On that same day, Cardinal Gerhard Müller, head of the Congregation for the Doctrine of the Faith between 2012 and 2017, released a document called a “Manifesto of Faith,” which, as he explains in the opening lines, was intended as a response to “growing confusion” about the faith. Müller does not explicitly address the Document on Human Fraternity signed by Francis and el-Tayeb, but his “manifesto” does appear to respond to it indirectly. Unlike Schneider, Müller bases his argument on Christ’s establishment of the church for the purpose of the salvation of souls (a theme of the magisterial document Dominus Iesus): “Today, many Christians are no longer even aware of the basic teachings of the Faith, so there is a growing danger of missing the path to eternal life.” While Müller does not refer to Islam explicitly, he does write that “We are to resist the relapse into ancient heresies with clear resolve, which saw in Jesus Christ only a good person, brother and friend, prophet and moralist” [italics mine]. At the heart of Islamic teaching on Christ is the rejection of his divinity and the affirmation of his prophethood. Müller insists that proper faith, the faith that saves, involves the confession that Christ is “first and foremost the Word that was with God, and is God, the Son of the Father.” Müller, who later refers to the “dreadful possibility” of eternal condemnation, insists that one must not “keep silent” about the truths of the faith by which humans are saved.

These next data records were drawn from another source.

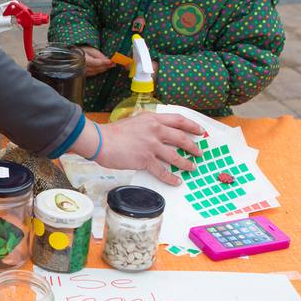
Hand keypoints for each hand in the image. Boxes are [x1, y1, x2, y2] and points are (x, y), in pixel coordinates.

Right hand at [72, 113, 203, 185]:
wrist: (100, 141)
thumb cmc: (113, 133)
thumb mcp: (134, 122)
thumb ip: (148, 126)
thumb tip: (158, 135)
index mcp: (152, 119)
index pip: (178, 120)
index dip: (192, 125)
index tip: (200, 131)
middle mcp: (154, 130)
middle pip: (181, 138)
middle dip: (193, 146)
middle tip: (199, 152)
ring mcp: (151, 145)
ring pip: (175, 156)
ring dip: (186, 163)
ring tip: (192, 167)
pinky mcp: (145, 159)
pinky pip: (163, 171)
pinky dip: (171, 177)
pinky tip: (177, 181)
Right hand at [79, 45, 114, 74]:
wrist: (73, 55)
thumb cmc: (81, 50)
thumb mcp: (90, 49)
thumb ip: (98, 55)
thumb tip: (107, 60)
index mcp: (82, 58)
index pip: (94, 62)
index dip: (103, 62)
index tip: (110, 61)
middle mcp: (81, 66)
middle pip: (96, 68)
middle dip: (105, 66)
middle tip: (113, 63)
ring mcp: (81, 71)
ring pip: (95, 72)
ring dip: (103, 69)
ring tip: (110, 65)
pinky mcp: (83, 74)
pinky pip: (93, 74)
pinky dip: (99, 71)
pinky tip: (104, 68)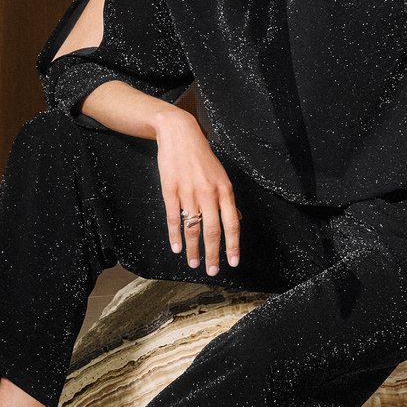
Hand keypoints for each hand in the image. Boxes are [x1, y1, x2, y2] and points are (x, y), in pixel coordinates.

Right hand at [155, 109, 239, 274]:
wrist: (180, 134)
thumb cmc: (202, 157)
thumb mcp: (221, 175)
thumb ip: (227, 199)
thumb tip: (237, 219)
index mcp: (224, 189)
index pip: (231, 223)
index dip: (233, 245)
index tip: (233, 262)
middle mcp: (208, 193)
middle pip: (212, 230)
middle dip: (213, 254)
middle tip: (212, 271)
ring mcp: (188, 192)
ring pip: (192, 227)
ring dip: (193, 249)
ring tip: (194, 263)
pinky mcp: (170, 190)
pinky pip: (173, 217)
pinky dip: (174, 235)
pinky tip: (176, 247)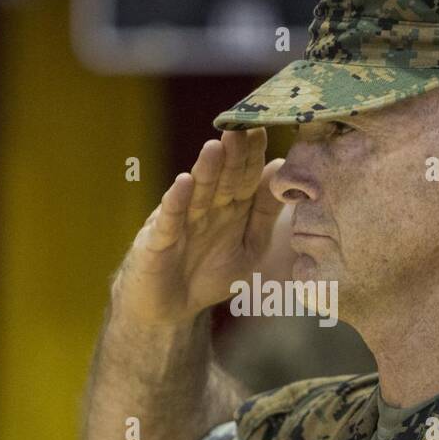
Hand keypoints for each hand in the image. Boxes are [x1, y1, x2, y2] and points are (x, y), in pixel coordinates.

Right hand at [114, 128, 284, 327]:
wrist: (171, 309)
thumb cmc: (209, 275)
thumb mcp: (249, 247)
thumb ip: (264, 213)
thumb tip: (280, 169)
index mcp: (232, 208)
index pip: (246, 177)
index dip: (253, 156)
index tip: (263, 131)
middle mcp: (207, 208)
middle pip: (223, 179)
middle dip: (232, 156)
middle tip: (241, 130)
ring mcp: (181, 222)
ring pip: (197, 193)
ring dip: (206, 171)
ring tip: (215, 148)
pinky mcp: (158, 240)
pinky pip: (169, 220)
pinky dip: (175, 202)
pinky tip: (183, 184)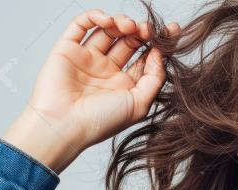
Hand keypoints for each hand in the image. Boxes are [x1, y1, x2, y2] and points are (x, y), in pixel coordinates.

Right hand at [3, 10, 179, 174]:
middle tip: (147, 29)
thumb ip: (155, 78)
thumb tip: (160, 54)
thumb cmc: (100, 121)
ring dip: (121, 22)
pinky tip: (108, 20)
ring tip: (129, 26)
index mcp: (125, 85)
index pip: (146, 58)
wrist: (64, 125)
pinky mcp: (67, 49)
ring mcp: (87, 59)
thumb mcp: (139, 104)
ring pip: (108, 31)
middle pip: (129, 41)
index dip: (159, 44)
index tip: (172, 31)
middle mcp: (107, 71)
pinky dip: (95, 16)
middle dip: (141, 31)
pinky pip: (80, 25)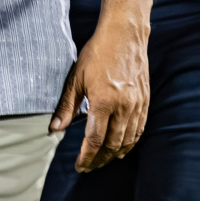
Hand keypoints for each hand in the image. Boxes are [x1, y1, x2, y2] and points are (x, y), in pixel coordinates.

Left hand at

Other Catholic observers have looked for more sympathetic ways to understand the Document on Human Fraternity. The popular Catholic blogger Fr. John Zuhlsdorf writes, “We must seek a way to understand this without it sounding like heresy,” and goes on to note that God has both an “active” will and a “permissive” will (for example, he permitted Adam and Eve to sin although he foresaw that sin). Perhaps the plurality of religions is something that falls under the latter category. Chad C. Pecknold of the Catholic University of America presents another possibility in an interview with the Catholic News Agency—namely, that the diversity of religions is “evidence of our natural desire to know God” and might, for this reason and to this extent, be willed by God. The Second Vatican Council’s declaration Nostra aetate speaks of a “perception” of a hidden power common to humanity and adds that “the Catholic Church rejects nothing that is true and holy” in other religions.
One thing is missing from this discussion. In our efforts to understand the Human Fraternity document, and the turn of phrase regarding religious pluralism in particular, it is essential to keep in mind that, unlike Nostra aetate (or Dominus Iesus, or any other magisterial document), it was jointly written with non-Christians. Indeed it is critical to recognize that this phrase reflects two passages of the Qur’an.